▶ Provided passage:
Other good places to start and stay

Harlow’s, 2708 J Street, (916) 441-4693. Dine in a restaurant inspired by 1930s-era Hollywood; boogie to live ’80s dance tunes, classic R&B or disco; or enjoy DJs spinning house music and multidimensional jazz in the MoMo Lounge upstairs.

Blue Cue, 1004 28th Street, (916) 442-7208. Eat basic pub fare at one of the high-top bar tables, mingle with fun-loving yuppies and then practice your pool game on one of eight tables.

The bartenders at Ink will help you find your second wind.

Photo By Jill Wagner

Where to play

Where you want to spend the bulk of your night can depend on a variety of things, including your style, social skills, fashion IQ and, in many cases, love life. Fortunately, Sacramento has enough nightspots to fit any situation.

If you don’t own any midriff-baring tops or you think “house music” means singing bartenders, opt for a no-frills live-music venue like the Torch Club (904 15th Street, (916) 443-2797), where people in their 30s and 40s listen to good blues music and get nostalgic; or the Blue Lamp Lounge (1400 Alhambra Boulevard, (916) 455-3400) for blues and reggae in a dark and intimate setting. Better yet, head to an unpretentious neighborhood joint where you won’t feel maligned for wearing jeans and a T-shirt (see “Love thy neighbor”).

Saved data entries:
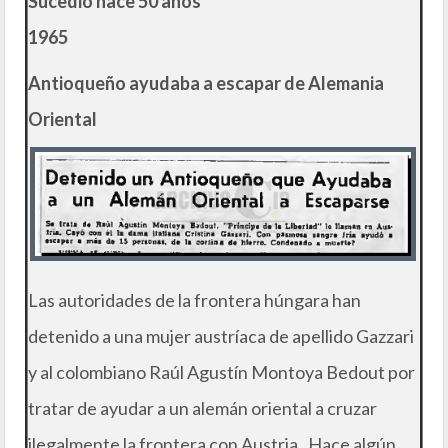
Sucedió hace 50 años
1965
Antioqueño ayudaba a escapar de Alemania
Oriental
Las autoridades de la frontera húngara han
detenido a una mujer austríaca de apellido Gazzari
y al colombiano Raúl Agustín Montoya Bedout por
tratar de ayudar a un alemán oriental a cruzar
ilegalmente la frontera con Austria. Hace algún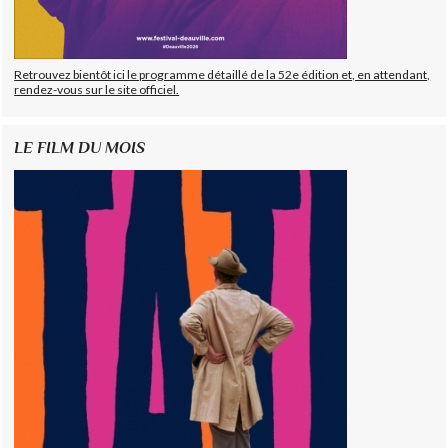
Retrouvez bientôt ici le programme détaillé de la 52e édition et, en attendant,
rendez-vous sur le site officiel.
LE FILM DU MOIS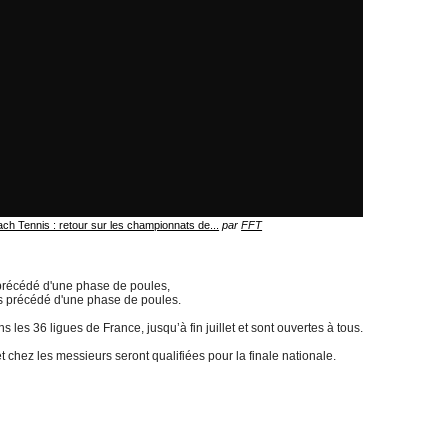
ch Tennis : retour sur les championnats de...
par
FFT
précédé d'une phase de poules,
s précédé d'une phase de poules.
 les 36 ligues de France, jusqu’à fin juillet et sont ouvertes à tous.
chez les messieurs seront qualifiées pour la finale nationale.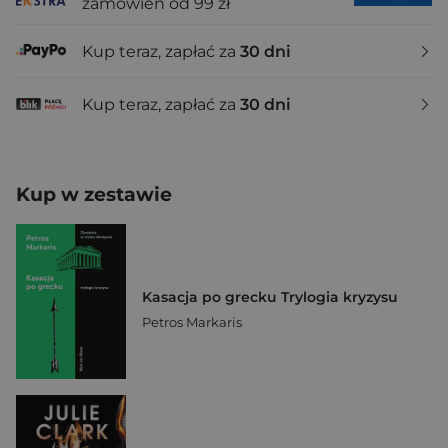
zamówień od 99 zł
Kup teraz, zapłać za
30 dni
Kup teraz, zapłać za
30 dni
Kup w zestawie
Kasacja po grecku Trylogia kryzysu
Petros Markaris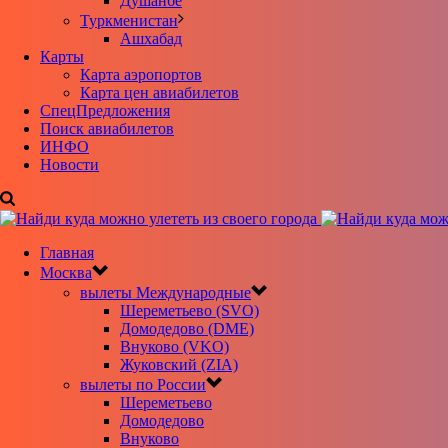
Душанбе
Туркменистан
Ашхабад
Карты
Карта аэропортов
Карта цен авиабилетов
CпецПредложения
Поиск авиабилетов
ИНФО
Новости
Главная
Москва
вылеты Международные
Шереметьево (SVO)
Домодедово (DME)
Внуково (VKO)
Жуковский (ZIA)
вылеты по России
Шереметьево
Домодедово
Внуково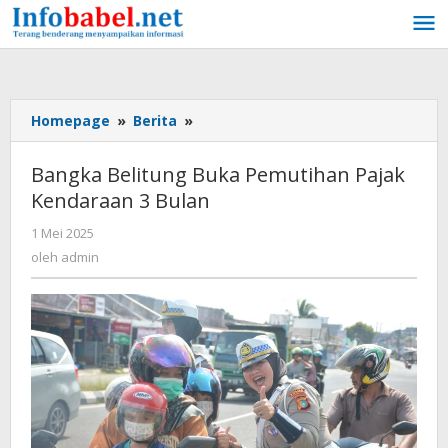
Lewati
ke
konten
Homepage
»
Berita
»
Bangka
Belitung
Buka
Bangka Belitung Buka Pemutihan Pajak
Pemutihan
Kendaraan 3 Bulan
Pajak
Kendaraan
1 Mei 2025
oleh
3
admin
oleh
admin
Bulan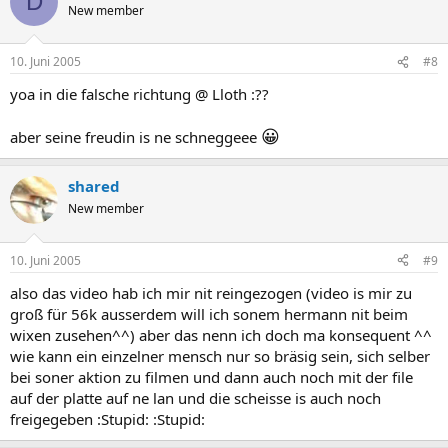
D
New member
10. Juni 2005
#8
yoa in die falsche richtung @ Lloth :??
😀
aber seine freudin is ne schneggeee
shared
New member
10. Juni 2005
#9
also das video hab ich mir nit reingezogen (video is mir zu
groß für 56k ausserdem will ich sonem hermann nit beim
wixen zusehen^^) aber das nenn ich doch ma konsequent ^^
wie kann ein einzelner mensch nur so bräsig sein, sich selber
bei soner aktion zu filmen und dann auch noch mit der file
auf der platte auf ne lan und die scheisse is auch noch
freigegeben :Stupid: :Stupid: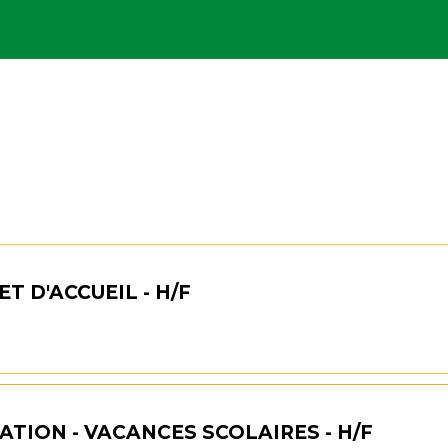
T D'ACCUEIL - H/F
ATION - VACANCES SCOLAIRES - H/F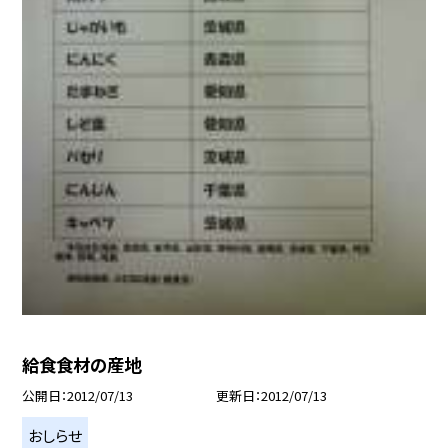
給食食材の産地
公開日
2012/07/13
更新日
2012/07/13
おしらせ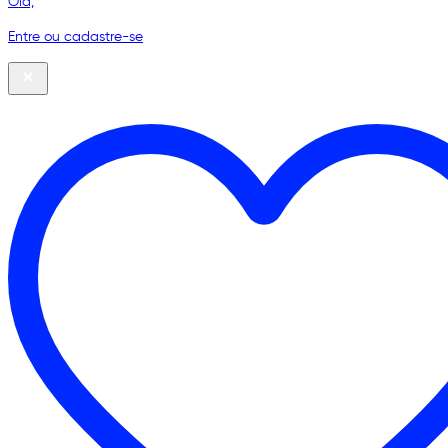
Olá,
Entre ou cadastre-se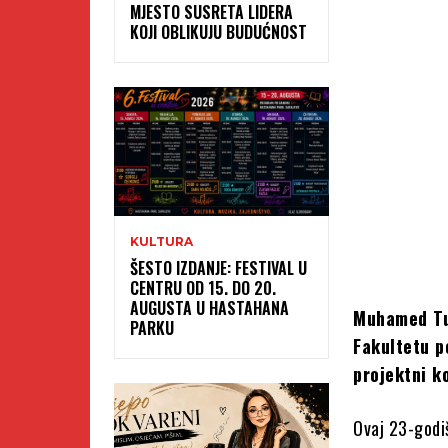
MJESTO SUSRETA LIDERA
KOJI OBLIKUJU BUDUĆNOST
KULTURA
ŠESTO IZDANJE: FESTIVAL U
CENTRU OD 15. DO 20.
AUGUSTA U HASTAHANA
Muhamed Tuc
PARKU
Fakultetu p
projektni k
Ovaj 23-godiš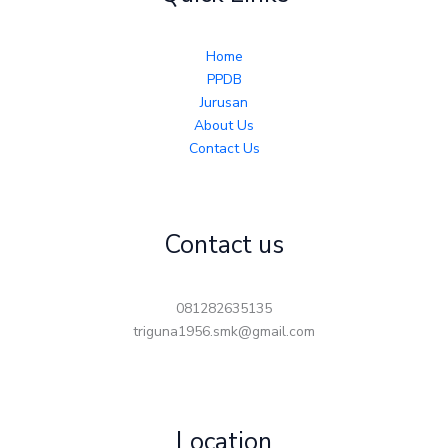
Home
PPDB
Jurusan
About Us
Contact Us
Contact us
081282635135
triguna1956.smk@gmail.com
Location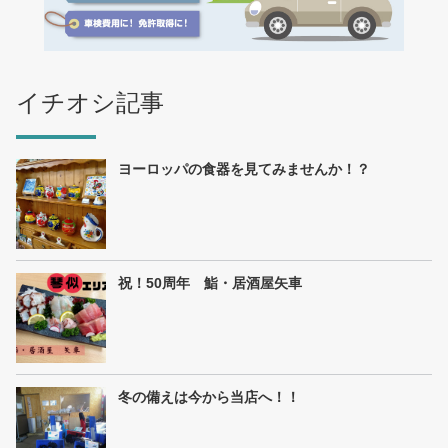
イチオシ記事
ヨーロッパの食器を見てみませんか！？
祝！50周年 鮨・居酒屋矢車
冬の備えは今から当店へ！！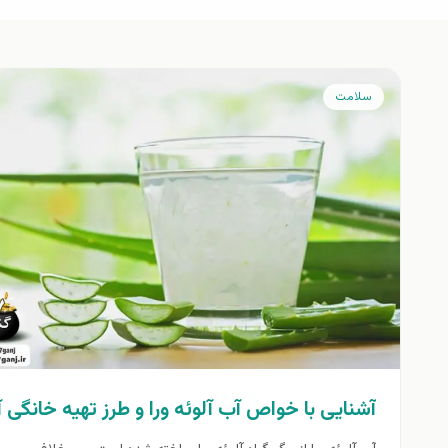
سلامت
آشنایی با خواص آب آلوئه ورا و طرز تهیه خانگی 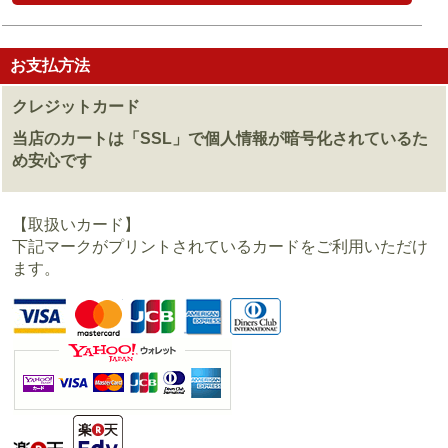
お支払方法
クレジットカード
当店のカートは「SSL」で個人情報が暗号化されているた
め安心です
【取扱いカード】
下記マークがプリントされているカードをご利用いただけ
ます。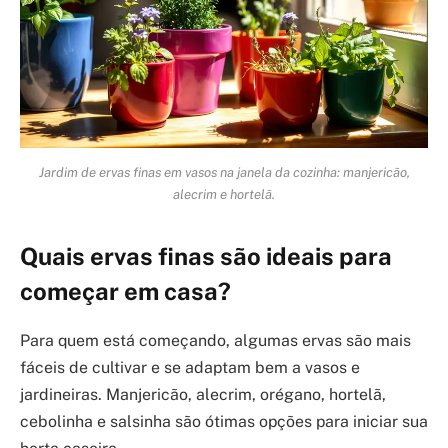
Jardim de ervas finas em vasos na janela da cozinha: manjericão,
alecrim e hortelã.
Quais ervas finas são ideais para
começar em casa?
Para quem está começando, algumas ervas são mais
fáceis de cultivar e se adaptam bem a vasos e
jardineiras. Manjericão, alecrim, orégano, hortelã,
cebolinha e salsinha são ótimas opções para iniciar sua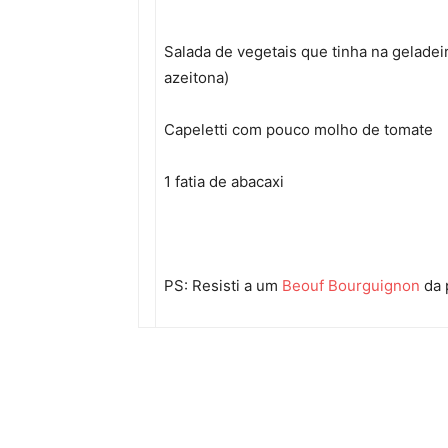
Salada de vegetais que tinha na geladeir
azeitona)
Capeletti com pouco molho de tomate
1 fatia de abacaxi
PS: Resisti a um
Beouf Bourguignon
da 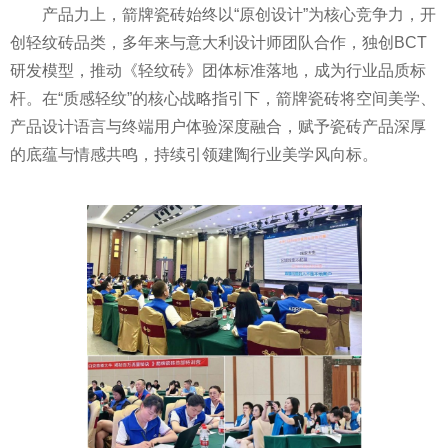
产品力上，箭牌瓷砖始终以“原创设计”为核心竞争力，开
创轻纹砖品类，多年来与意大利设计师团队合作，独创BCT
研发模型，推动《轻纹砖》团体标准落地，成为行业品质标
杆。在“质感轻纹”的核心战略指引下，箭牌瓷砖将空间美学、
产品设计语言与终端用户体验深度融合，赋予瓷砖产品深厚
的底蕴与情感共鸣，持续引领建陶行业美学风向标。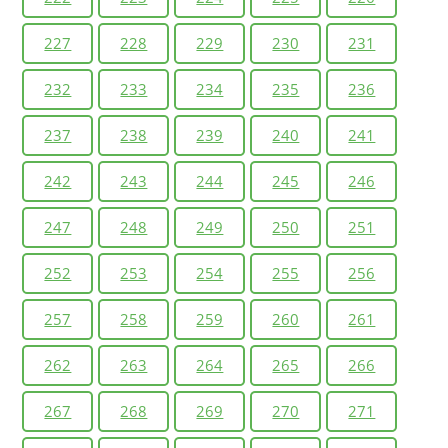
227
228
229
230
231
232
233
234
235
236
237
238
239
240
241
242
243
244
245
246
247
248
249
250
251
252
253
254
255
256
257
258
259
260
261
262
263
264
265
266
267
268
269
270
271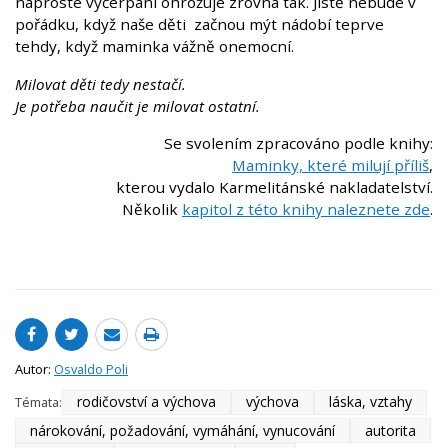
naprosté vyčerpání ohrožuje zrovna tak. Jistě nebude v
pořádku, když naše děti začnou mýt nádobí teprve
tehdy, když maminka vážně onemocní.
Milovat děti tedy nestačí.
Je potřeba naučit je milovat ostatní.
Se svolením zpracováno podle knihy:
Maminky, které milují příliš
,
kterou vydalo Karmelitánské nakladatelství.
Několik
kapitol z této knihy naleznete zde
.
Autor:
Osvaldo Poli
rodičovství a výchova
výchova
láska, vztahy
Témata:
nárokování, požadování, vymáhání, vynucování
autorita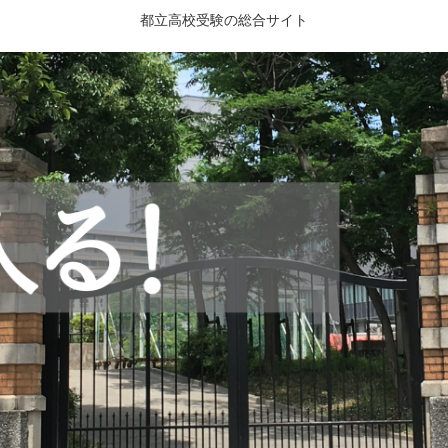
都立高校受験の総合サイト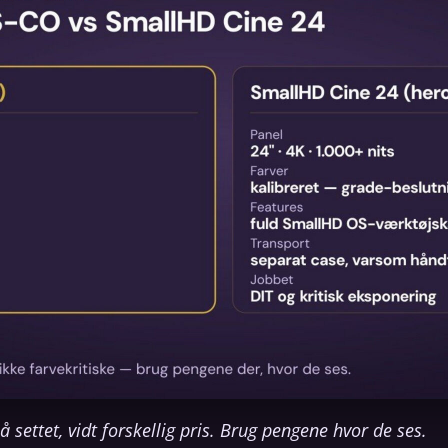
ettet, vidt forskellig pris. Brug pengene hvor de ses.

▶ Task details: Write out the whole Sacramento nightlife guide again word for word, from its opening heading to its final sentence.

▶ Result of the task:
Other good places to start and stay

Harlow’s, 2708 J Street, (916) 441-4693. Dine in a restaurant inspired by 1930s-era Hollywood; boogie to live ’80s dance tunes, classic R&B or disco; or enjoy DJs spinning house music and multidimensional jazz in the MoMo Lounge upstairs.

Blue Cue, 1004 28th Street, (916) 442-7208. Eat basic pub fare at one of the high-top bar tables, mingle with fun-loving yuppies and then practice your pool game on one of eight tables.

The bartenders at Ink will help you find your second wind.

Photo By Jill Wagner

Where to play

Where you want to spend the bulk of your night can depend on a variety of things, including your style, social skills, fashion IQ and, in many cases, love life. Fortunately, Sacramento has enough nightspots to fit any situation.

If you don’t own any midriff-baring tops or you think “house music” means singing bartenders, opt for a no-frills live-music venue like the Torch Club (904 15th Street, (916) 443-2797), where people in their 30s and 40s listen to good blues music and get nostalgic; or the Blue Lamp Lounge (1400 Alhambra Boulevard, (916) 455-3400) for blues and reggae in a dark and intimate setting. Better yet, head to an unpretentious neighborhood joint where you won’t feel maligned for wearing jeans and a T-shirt (see “Love thy neighbor”).